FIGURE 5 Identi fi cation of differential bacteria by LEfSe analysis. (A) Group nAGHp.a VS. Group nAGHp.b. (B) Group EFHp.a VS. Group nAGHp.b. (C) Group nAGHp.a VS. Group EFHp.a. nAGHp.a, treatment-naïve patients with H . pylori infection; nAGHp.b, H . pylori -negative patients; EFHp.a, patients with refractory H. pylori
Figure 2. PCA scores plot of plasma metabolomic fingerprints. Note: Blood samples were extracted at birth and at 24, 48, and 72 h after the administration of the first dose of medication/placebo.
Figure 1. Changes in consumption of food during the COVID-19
--
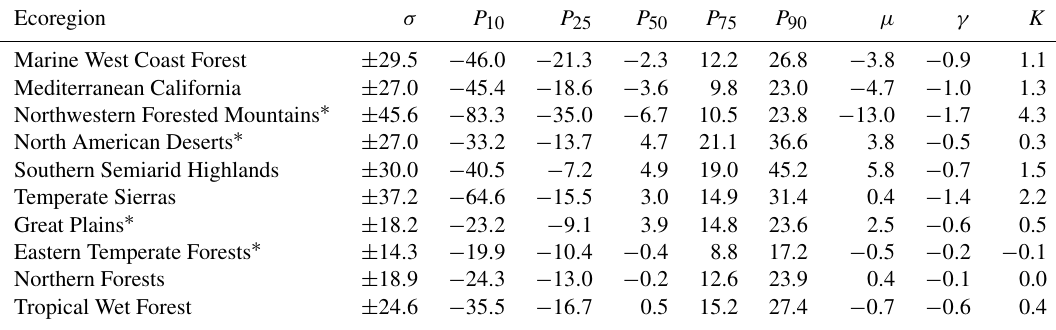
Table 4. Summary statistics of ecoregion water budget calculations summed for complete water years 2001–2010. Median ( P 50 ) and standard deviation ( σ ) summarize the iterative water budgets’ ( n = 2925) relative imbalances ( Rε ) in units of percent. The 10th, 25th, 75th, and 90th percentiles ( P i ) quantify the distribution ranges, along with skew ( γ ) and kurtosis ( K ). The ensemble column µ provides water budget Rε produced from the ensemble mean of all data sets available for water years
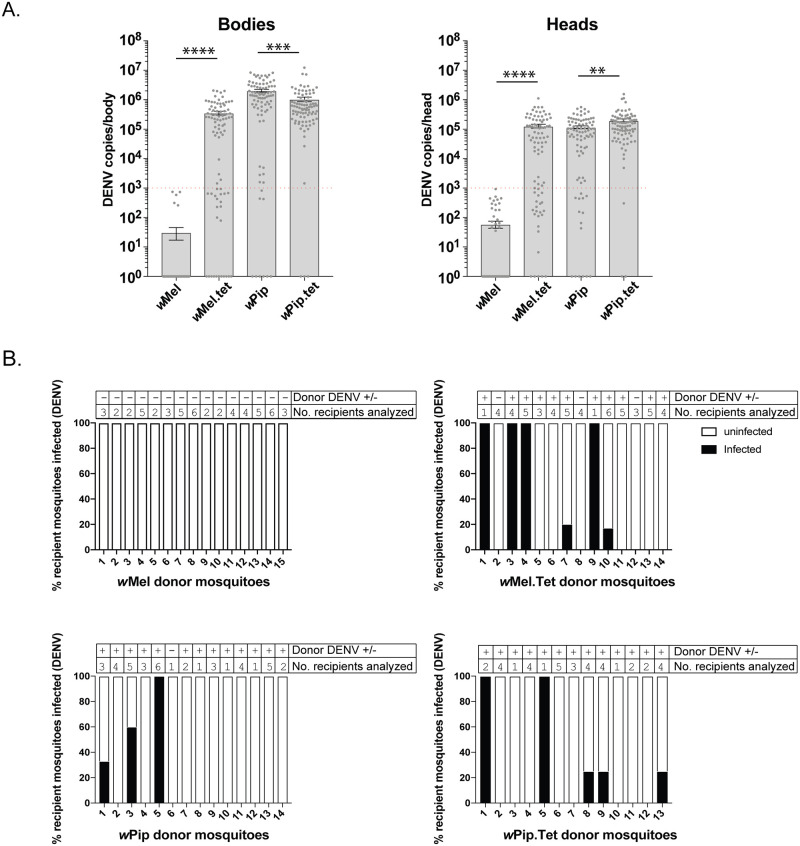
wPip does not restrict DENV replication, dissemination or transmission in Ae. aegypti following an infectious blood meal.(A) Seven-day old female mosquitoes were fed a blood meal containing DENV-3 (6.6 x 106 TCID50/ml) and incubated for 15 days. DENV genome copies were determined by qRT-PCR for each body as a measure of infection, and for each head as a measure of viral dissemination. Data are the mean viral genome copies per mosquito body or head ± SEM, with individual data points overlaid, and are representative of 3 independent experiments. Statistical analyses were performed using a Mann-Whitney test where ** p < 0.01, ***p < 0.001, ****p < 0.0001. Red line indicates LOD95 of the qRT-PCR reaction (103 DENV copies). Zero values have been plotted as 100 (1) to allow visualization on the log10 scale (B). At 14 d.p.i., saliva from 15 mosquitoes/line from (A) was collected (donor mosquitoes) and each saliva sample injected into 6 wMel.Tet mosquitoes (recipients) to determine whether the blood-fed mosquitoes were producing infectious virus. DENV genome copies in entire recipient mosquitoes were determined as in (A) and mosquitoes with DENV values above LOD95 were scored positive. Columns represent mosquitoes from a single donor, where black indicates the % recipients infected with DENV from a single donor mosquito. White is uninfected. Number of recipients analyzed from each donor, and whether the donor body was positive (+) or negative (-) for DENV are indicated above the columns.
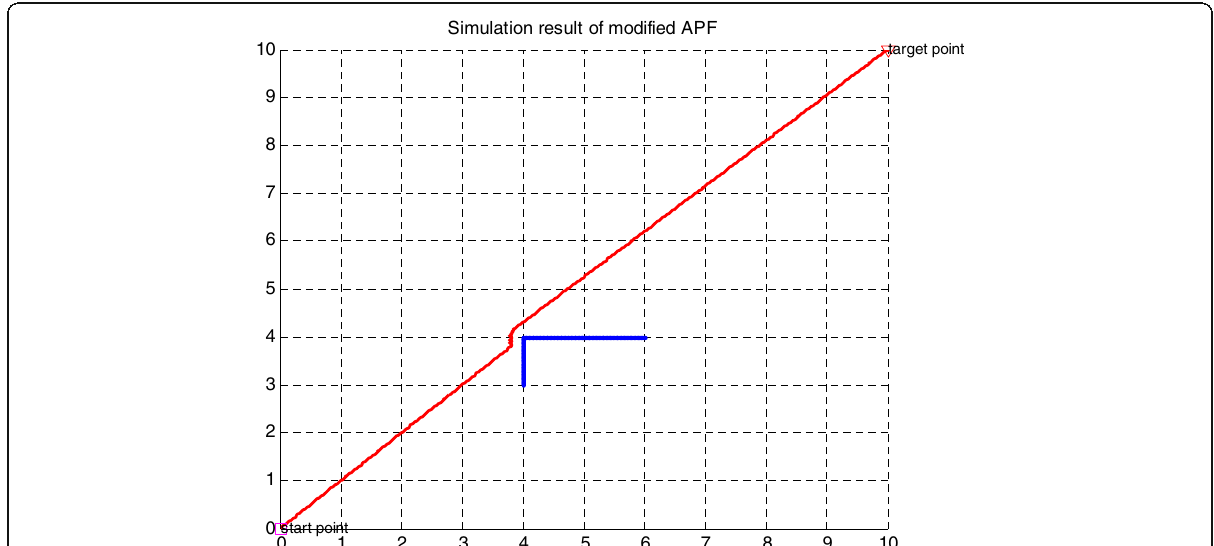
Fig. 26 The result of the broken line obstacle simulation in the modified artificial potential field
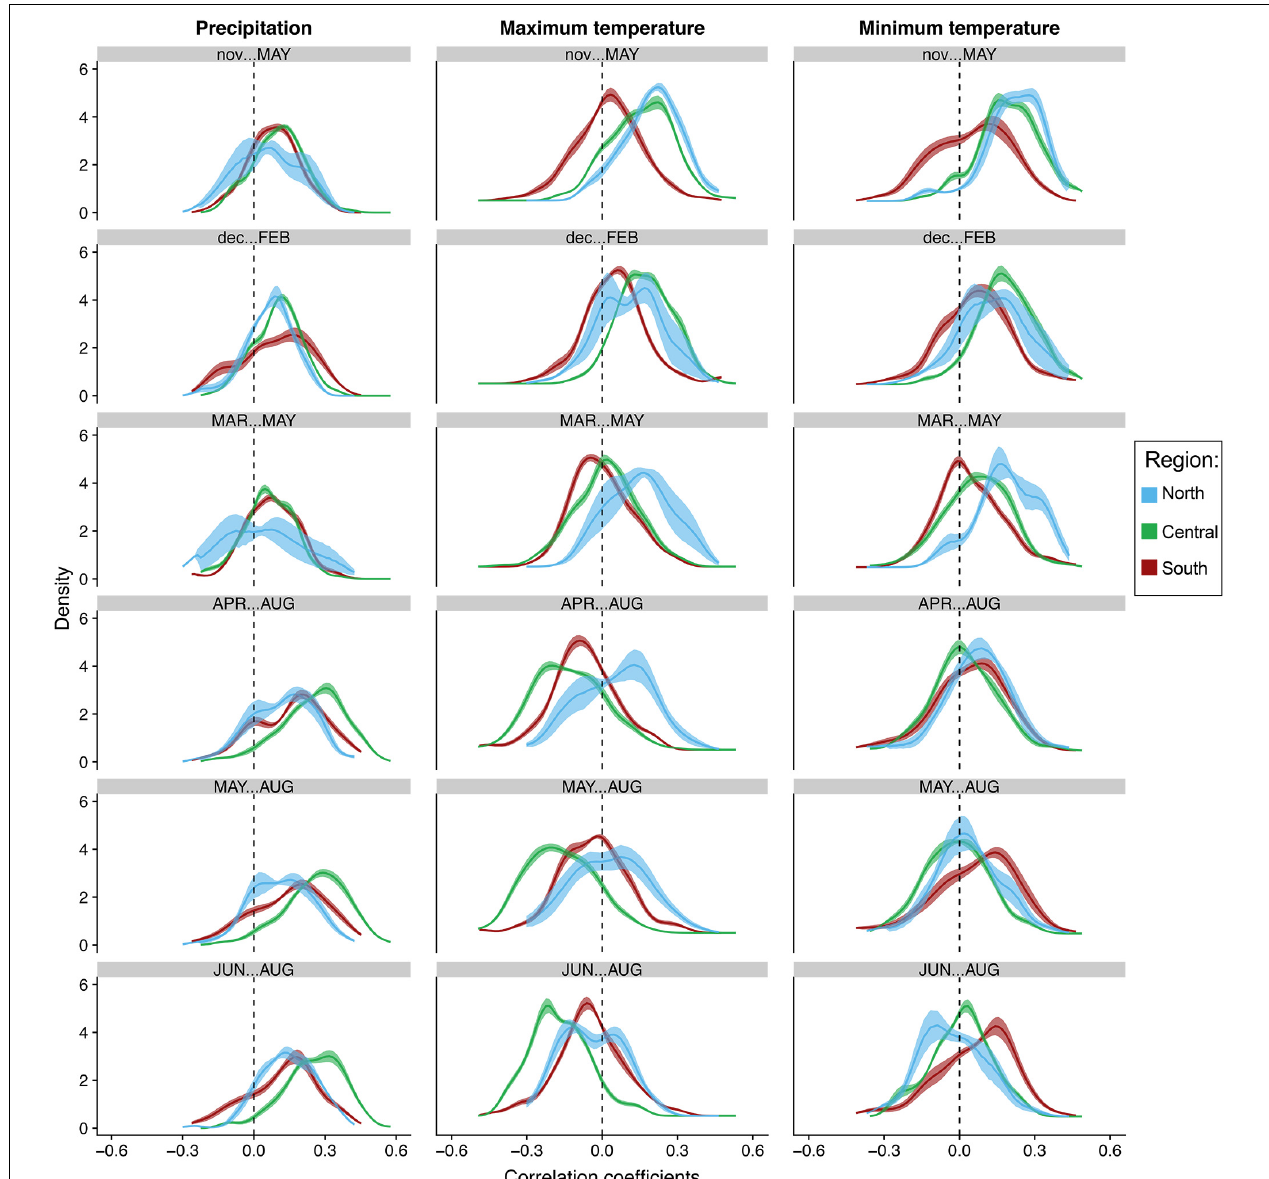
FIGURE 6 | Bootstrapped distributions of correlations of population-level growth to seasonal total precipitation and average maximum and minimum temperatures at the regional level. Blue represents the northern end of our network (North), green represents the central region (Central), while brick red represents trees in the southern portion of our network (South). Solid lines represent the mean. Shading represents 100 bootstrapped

What this task involves. In the material above, find the line containing "Figure 2. PCA" and the line containing "Figure 1. Changes", then write out exactly those two lines and every line between them, and nothing more.

Response to this task.
Figure 2. PCA scores plot of plasma metabolomic fingerprints. Note: Blood samples were extracted at birth and at 24, 48, and 72 h after the administration of the first dose of medication/placebo.
Figure 1. Changes in consumption of food during the COVID-19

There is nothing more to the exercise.